13 Forwards to Watch in Women’s College Hockey

The women’s college hockey season is getting underway. It’s an interesting season after an almost unparalleled amount of talent left the college game in the spring. Big opportunities await a senior class at times overshadowed by top players like Alex Carpenter, Hannah Brandt, Shelby Ansley-Benzie, Haley Skarupa, Kendall Coyne and Amanda Kessel. It’s also a chance for an exciting set of underclassmen to try to take the reins.

Amid all that change is also the opportunity for a shift in the power between conferences. Boston College almost emulated the University of Minnesota’s perfect season last year. This year, Hockey East and the ECAC have a crop of strong programs that could challenge the WCHA’s long-running supremacy, having claimed 15 of 16 national titles. But the WCHA is far from being thin, with the Badgers and Gophers starting the year ranked one and two in the nation, respectively.

With that in mind, here are 13 forwards worth keeping an eye on in the 2016-17 season.

Ashleigh Brykaliuk, University of Minnesota-Duluth, Sr.

The Manitoba native enters her senior season having taken large steps forward in offensive production every year since entering college. Last year was the first time she surpassed a point per game pace, posting 18 goals and 29 assists. That 1.27 points per game pace ranked 10th in the nation.

She’ll be a leader for the Bulldogs this year. They didn’t enter the season highly ranked, but that could change. They opened non-conference play by going 1-0-1 against the then third-ranked Boston College Eagles. Brykaliuk posted a hat trick in the first game and finished the series with four goals and an assist.

University of Minnesota
University of Minnesota’s Dani Cameranesi. Photo: Brad Rempel/GopherAthletics

Dani Cameranesi, University of Minnesota, Sr.

In the absence of Hannah Brandt and Amanda Kessel, Cameranesi could be in line to take the spotlight for the Gophers this season. She led the team in points last season (second in points per game) with 33 goals and 68 points in 40 games.

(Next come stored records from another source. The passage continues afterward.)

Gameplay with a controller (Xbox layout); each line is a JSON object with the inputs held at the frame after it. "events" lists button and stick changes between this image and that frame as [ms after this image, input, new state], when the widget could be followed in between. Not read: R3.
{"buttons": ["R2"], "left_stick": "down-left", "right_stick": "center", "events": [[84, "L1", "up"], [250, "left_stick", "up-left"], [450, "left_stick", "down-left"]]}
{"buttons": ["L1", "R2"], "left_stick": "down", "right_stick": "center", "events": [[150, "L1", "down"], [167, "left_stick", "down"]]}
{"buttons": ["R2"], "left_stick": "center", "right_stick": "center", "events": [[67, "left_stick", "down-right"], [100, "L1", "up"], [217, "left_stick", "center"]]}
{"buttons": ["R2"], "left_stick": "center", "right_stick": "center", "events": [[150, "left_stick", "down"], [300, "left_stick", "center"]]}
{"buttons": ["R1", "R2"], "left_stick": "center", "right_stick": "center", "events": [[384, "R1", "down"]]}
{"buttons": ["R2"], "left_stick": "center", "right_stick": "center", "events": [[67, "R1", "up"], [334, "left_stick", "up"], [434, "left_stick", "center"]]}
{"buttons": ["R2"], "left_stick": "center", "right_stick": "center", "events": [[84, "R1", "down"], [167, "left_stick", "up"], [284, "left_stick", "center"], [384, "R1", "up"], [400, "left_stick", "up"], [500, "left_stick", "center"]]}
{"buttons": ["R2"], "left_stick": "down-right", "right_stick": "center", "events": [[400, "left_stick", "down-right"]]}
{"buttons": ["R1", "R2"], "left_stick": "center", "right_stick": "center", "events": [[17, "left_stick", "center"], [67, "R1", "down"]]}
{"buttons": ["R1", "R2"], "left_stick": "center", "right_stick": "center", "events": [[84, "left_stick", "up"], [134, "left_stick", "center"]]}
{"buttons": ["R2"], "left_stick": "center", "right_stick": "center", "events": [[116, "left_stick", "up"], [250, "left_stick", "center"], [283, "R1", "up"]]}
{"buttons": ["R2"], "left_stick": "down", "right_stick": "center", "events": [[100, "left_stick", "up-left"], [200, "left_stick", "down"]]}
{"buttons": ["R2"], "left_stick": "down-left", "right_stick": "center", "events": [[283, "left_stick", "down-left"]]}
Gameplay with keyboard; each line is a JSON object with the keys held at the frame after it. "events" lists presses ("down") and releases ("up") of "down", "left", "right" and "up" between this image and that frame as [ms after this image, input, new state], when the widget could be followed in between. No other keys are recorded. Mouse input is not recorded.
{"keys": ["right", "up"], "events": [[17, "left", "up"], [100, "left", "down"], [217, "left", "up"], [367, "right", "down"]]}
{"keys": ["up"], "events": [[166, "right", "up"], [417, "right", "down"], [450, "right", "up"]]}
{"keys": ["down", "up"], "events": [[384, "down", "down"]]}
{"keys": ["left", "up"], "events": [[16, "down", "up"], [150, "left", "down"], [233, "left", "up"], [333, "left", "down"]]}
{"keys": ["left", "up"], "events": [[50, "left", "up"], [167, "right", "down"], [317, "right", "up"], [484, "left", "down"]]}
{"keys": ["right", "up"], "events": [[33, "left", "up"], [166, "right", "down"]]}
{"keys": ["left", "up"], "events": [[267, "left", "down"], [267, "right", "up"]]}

Coach Brad Frost seems to be pleased with Cameranesi functioning as a wing alongside Kelly Pannek on the team’s top line. The other wing might not be consistent, but that duo could cause havoc and with the Gophers’ depth, it will be difficult for opponents to focus on putting a lid on any single line. Add it all to the long list of reasons why Cameranesi’s senior season could be another outstanding year that lands her in the Patty Kazmaier discussion.

Taylar Cianfarano, Quinnipiac, Jr.

A solid freshman campaign gave way to an outstanding sophomore season, in which Cianfarano tallied 28 goals and 52 points in 37 games. Named last season’s ECAC Player of the Year, Cianfarano has a bright future as she enters her junior campaign.

Her 52 points put her 15 points over the team’s next highest scoring player. She led the ECAC in goals, goals per game (0.81) and plus/minus (plus-45). She’s going to tear up the ECAC this season.

Denisa Krizova, Northeastern, Jr.

Krizova’s accomplishments have been buried a bit by playing on the same team as 2016 Patty Kazmaier award winner Kendall Coyne, who put up a ridiculous 50 goals and 84 points in 37 games last year. Krizova was no slouch, though. She was second on the team with 20 goals and 59 points.

Entering her junior season, the Czech forward is poised to breakout and earn her share of the spotlight. As usual, Hockey East will be a tough conference, but Krizova is one reason Northeastern has a shot at making some noise.

Rebecca Leslie
BU’s Rebecca Leslie. Photo: Rich Gagnon

Rebecca Leslie, Boston University, Jr.

Leslie led a strong Terrier squad in scoring last season. Unlike most teams, they’re getting their biggest threat back in the lineup. The progress she showed last season, increasing from a 0.89 points per game pace her rookie year to a 1.26 pace with 15 goals and 49 points in 39 games was impressive. She has great hands and has a strong awareness of the ice.

Despite the loss of Rebecca Russo, Sarah Lefort and Kayle Tutino, BU still has some offensive punch and it will be led by Leslie, along with Victoria Bach, Samantha Davis and Maddie Elia.

Karlie Lund, Princeton, So.

The Eden Prairie, MN-native had a very strong freshman season for Princeton, scoring 17 goals and 39 points in just 33 contests. Coming in and leading the team in scoring as a rookie is a difficult feat no matter what team it is. The 2016 ECAC Rookie of the Year was the first rookie to lead the ECAC in scoring since Cornell’s Brianne Jenner in the 2010-11 season. She was also the only rookie given First Team All-ECAC honors.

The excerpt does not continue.